Say you sell a product that customers really look forward to receiving—they anticipate its arrival with barely concealed glee, anticipation, joy and excitement because your product is just that good. If this is you, it sounds like you have the product end worked out. How about delivery?
In your fortunate situation—excited customers and a first-rate product—conventional wisdom would tell you that the best thing to do is to shift your delivery process into warp drive and speed the product to the customer as quickly as possible. But what if it’s the kind of product that requires someone to sign for the package—say, fabulously tasty wines at an affordable price?
In that case, you may run into delivery obstacles. What if your product arrives while your customers are at work or commuting, and instead of a case of wonderful wine to look forward to at the end of the day, they get a sad little missed delivery slip? That could happen—repeatedly—if you make the assumption that customers want speed when they really need convenience.
Prioritizing Convenience over Speed
When my company started looking at new ways to serve our 10,000-member San Francisco customer base (we call them Angels because they aren’t just wine drinkers—they’re investors), at first, we thought customers wanted faster delivery, so we tried same-day shipping.

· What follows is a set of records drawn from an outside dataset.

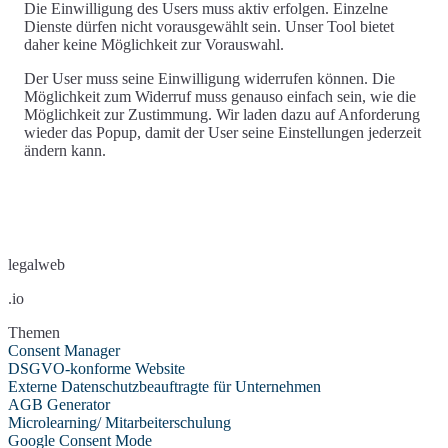
Die Einwilligung des Users muss aktiv erfolgen. Einzelne
Dienste dürfen nicht vorausgewählt sein. Unser Tool bietet
daher
keine Möglichkeit zur Vorauswahl
.
Der User muss seine Einwilligung widerrufen können. Die
Möglichkeit zum Widerruf muss genauso einfach sein, wie die
Möglichkeit zur Zustimmung. Wir laden dazu auf Anforderung
wieder das Popup, damit der User seine
Einstellungen jederzeit
ändern
kann.
legalweb
.io
Themen
Consent Manager
DSGVO-konforme Website
Externe Datenschutzbeauftragte für Unternehmen
AGB Generator
Microlearning/ Mitarbeiterschulung
Google Consent Mode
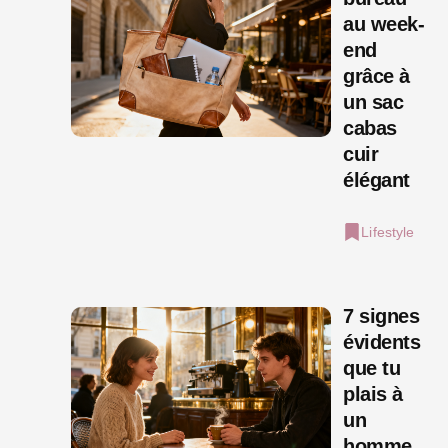
au week-
end
grâce à
un sac
cabas
cuir
élégant
Lifestyle
7 signes
évidents
que tu
plais à
un
homme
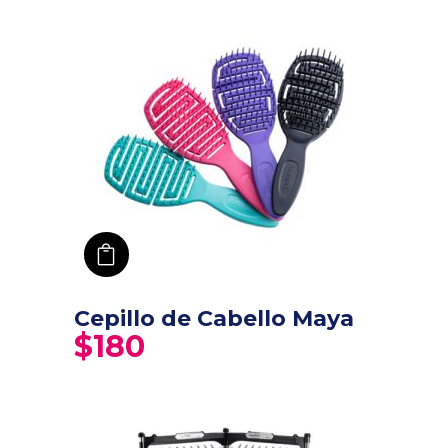
añadir a carro
Cepillo de Cabello Maya
$
180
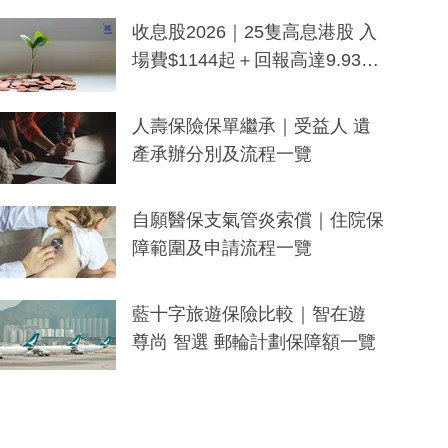
一度被誤當詐騙手段
收息股2026｜25隻高息港股 入
場費$1144起＋回報高達9.93
厘！持續更新
人壽保險保單繼承｜受益人 遺
產承辦分別及流程一覽
自願醫保支氣管炎索償｜住院保
障範圍及申請流程一覽
藍十字旅遊保險比較｜智在遊
尊尚 智選 郵輪計劃保障額一覽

With that strategy, our wine cases left our Napa facility at 2 p.m. via a traditional delivery service and tended to arrive at Angels’ homes between 5 and 8 p.m. It was super-fast, but many Angels were still commuting at that time. We had a decent delivery record: 81 percent of cases were signed for on the first try, and almost all deliveries were completed in three or fewer attempts. But the truth is, even one missed delivery is frustrating for customers.
So we changed up our strategy and started aiming for convenience first. We gave customers a choice, asking when it would be convenient for them to receive the wine. We still shipped it from our facility, but instead of going directly to Angels’ homes, we had cases delivered to a warehouse in San Francisco and worked with Doorman, which is a tech-driven delivery service similar to Uber, to deliver the cases within the Angels’ preferred two-hour window.
Unlocking the Door to Customer Satisfaction
We quickly found that giving Angels the ability to choose the specific delivery window—a first in the wine industry—was a hugely popular move. It was fast and efficient because we were able to integrate the Doorman service with our supply chain, and delivery software to expedite shipping and get wine to customers when they preferred, upwards of 94 percent of the time.
Our first-time delivery rate shot up to virtually 100 percent, and our Angels—mostly urban-dwelling Millennials in the San Francisco market—are thrilled, especially with the app they can use to reschedule delivery for free if something comes up to delay their arrival home. Now we’re looking at how to deploy Doorman in the many other urban markets we serve.
Since we started giving customers a choice, people who choose the two-hour delivery window are double the number of customers who select same-day delivery. Our Angels are happier too—we noticed a measurable bump in orders from customers who are able to receive their case on their own terms. And that’s the bottom line: By giving customers what they truly want instead of what we think they need, we made them happier—and that makes us happy, too.
Zack Crafton is the director of operations at NakedWines.com.